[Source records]
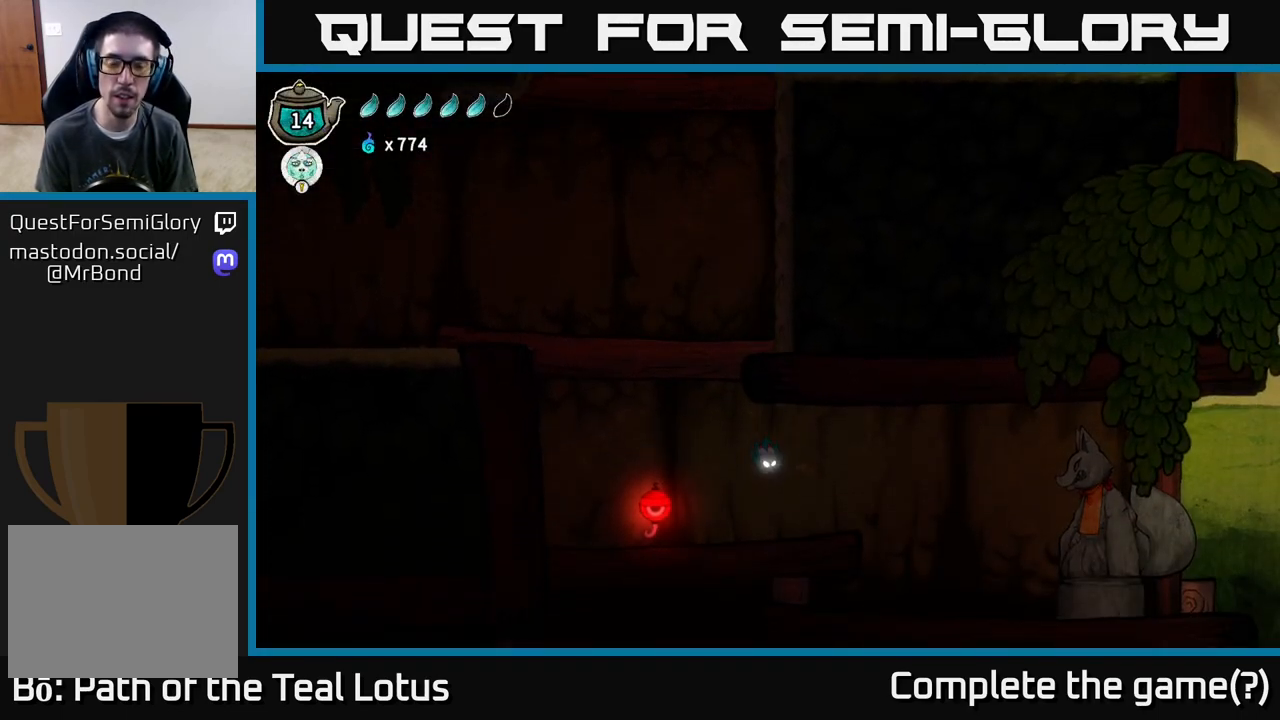
{"buttons": ["A"], "left_stick": "left", "right_stick": "center", "events": [[350, "left_stick", "left"], [383, "A", "down"]]}
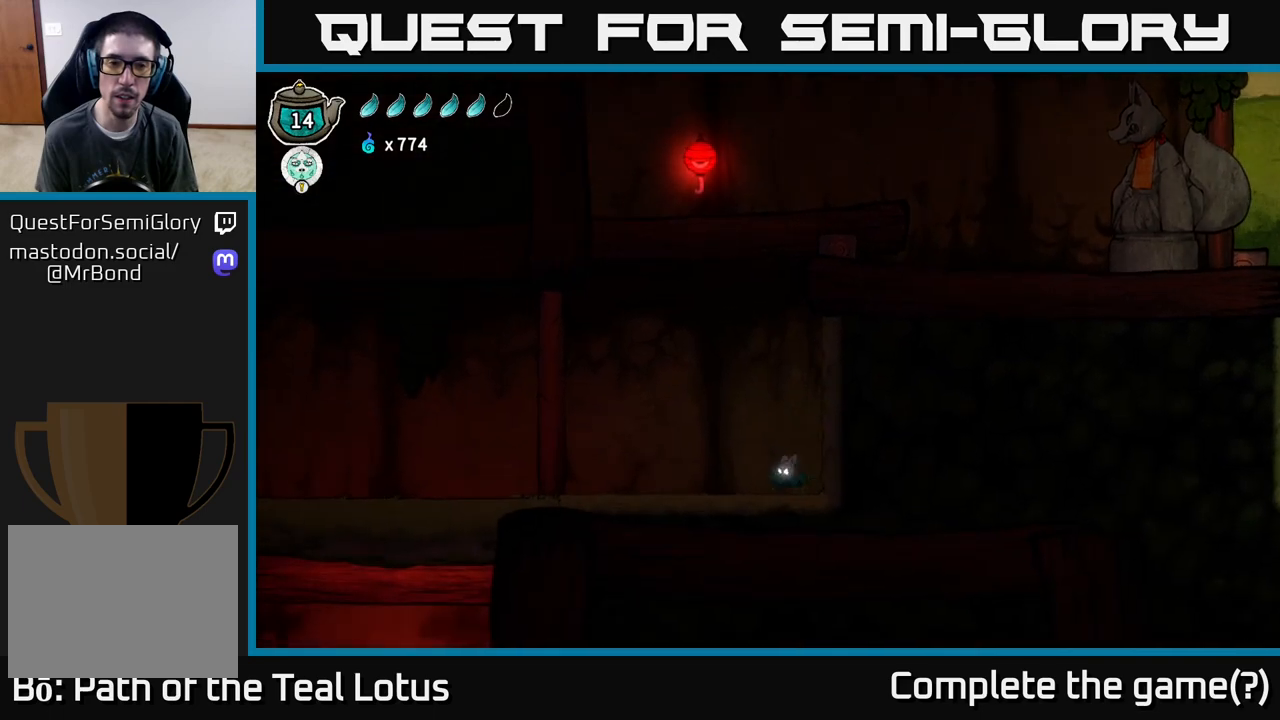
{"buttons": [], "left_stick": "up-left", "right_stick": "center", "events": [[217, "A", "up"], [217, "left_stick", "up"], [400, "left_stick", "up-left"]]}
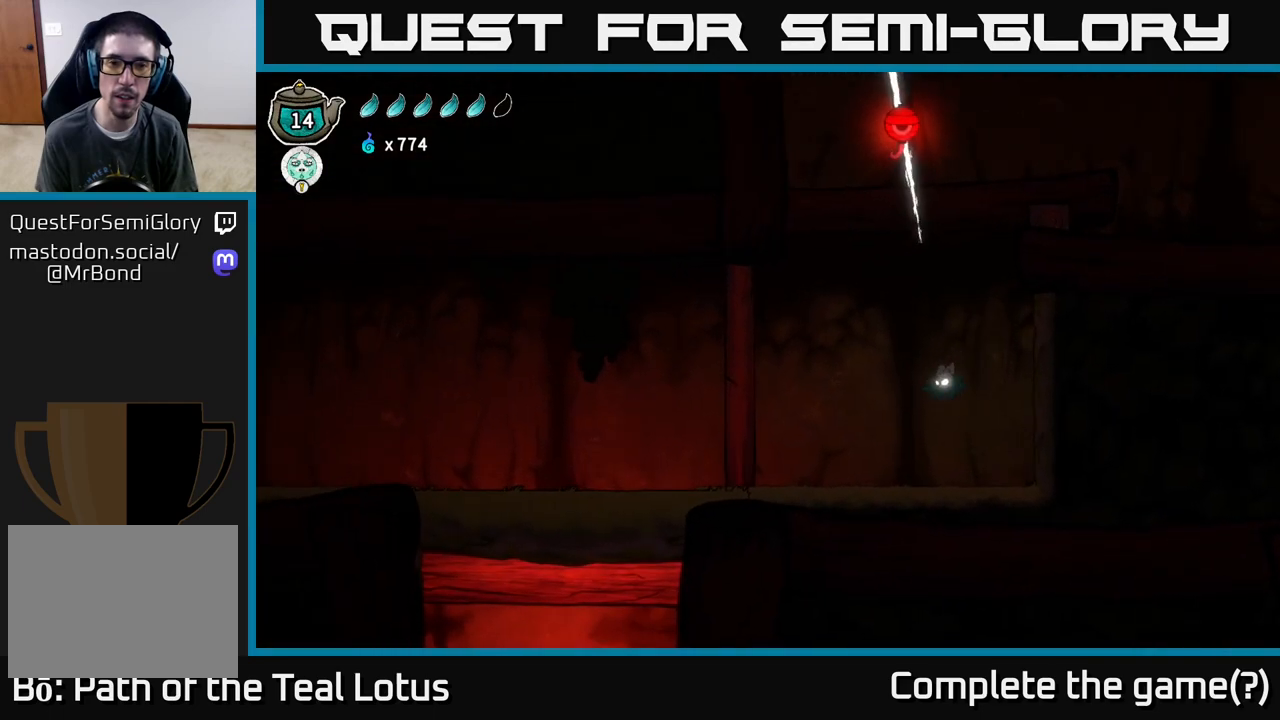
{"buttons": ["A"], "left_stick": "center", "right_stick": "center", "events": [[83, "left_stick", "center"], [367, "A", "down"]]}
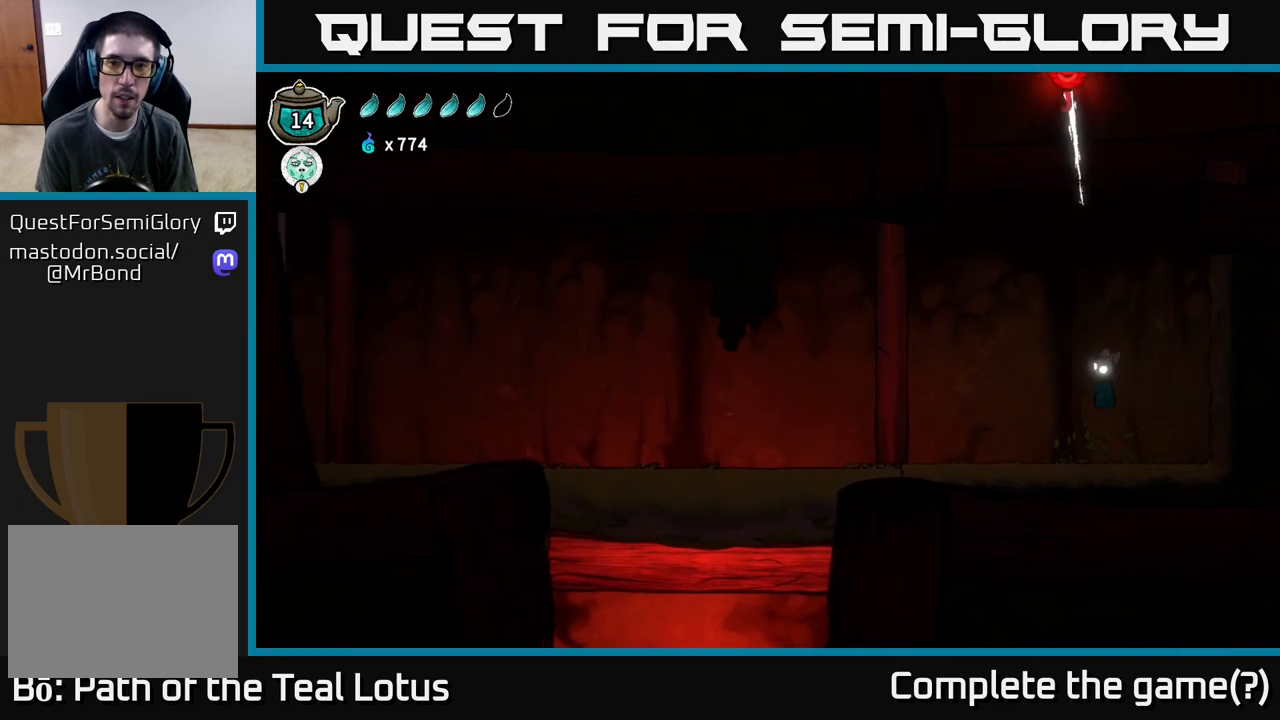
{"buttons": ["A", "R1"], "left_stick": "left", "right_stick": "center"}
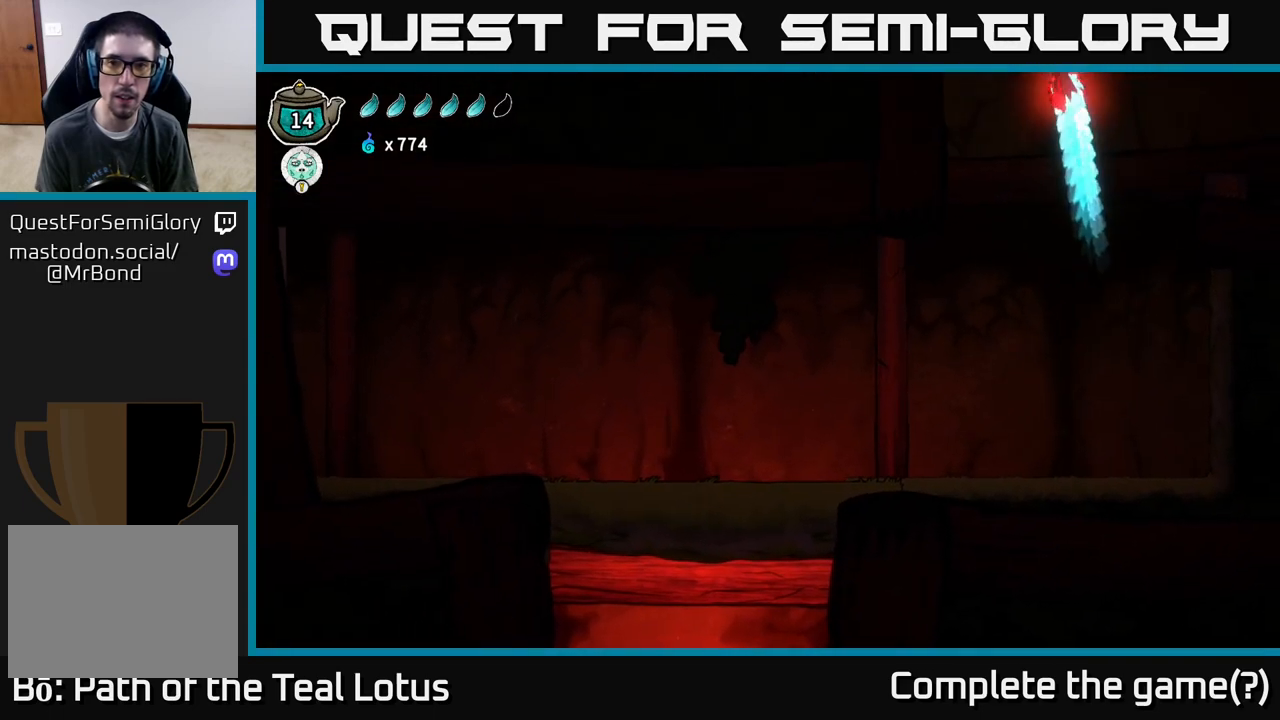
{"buttons": ["A"], "left_stick": "left", "right_stick": "center", "events": [[217, "R1", "up"], [283, "A", "up"], [400, "A", "down"]]}
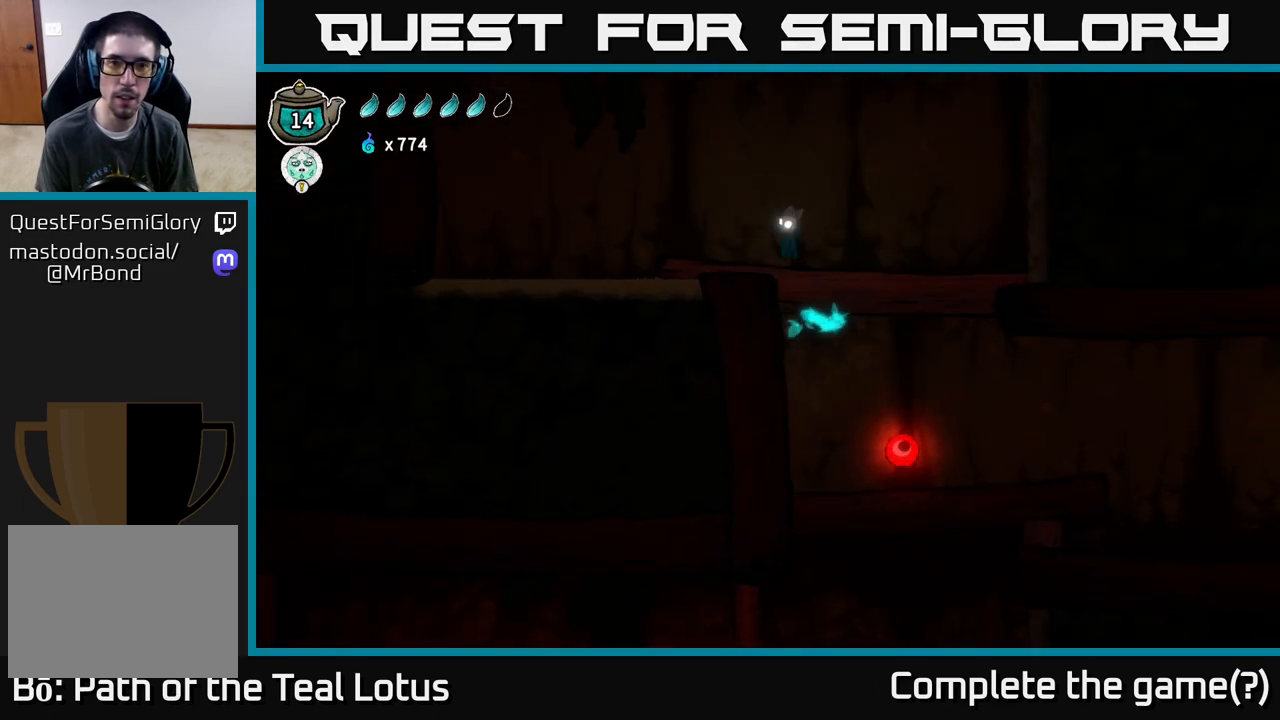
{"buttons": [], "left_stick": "left", "right_stick": "center", "events": [[267, "A", "up"]]}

**EXERCISE OBJECTIVE**
Counting every line that holds the string "events", give the total for the data above and nothing else.

**TASK ANSWER**
5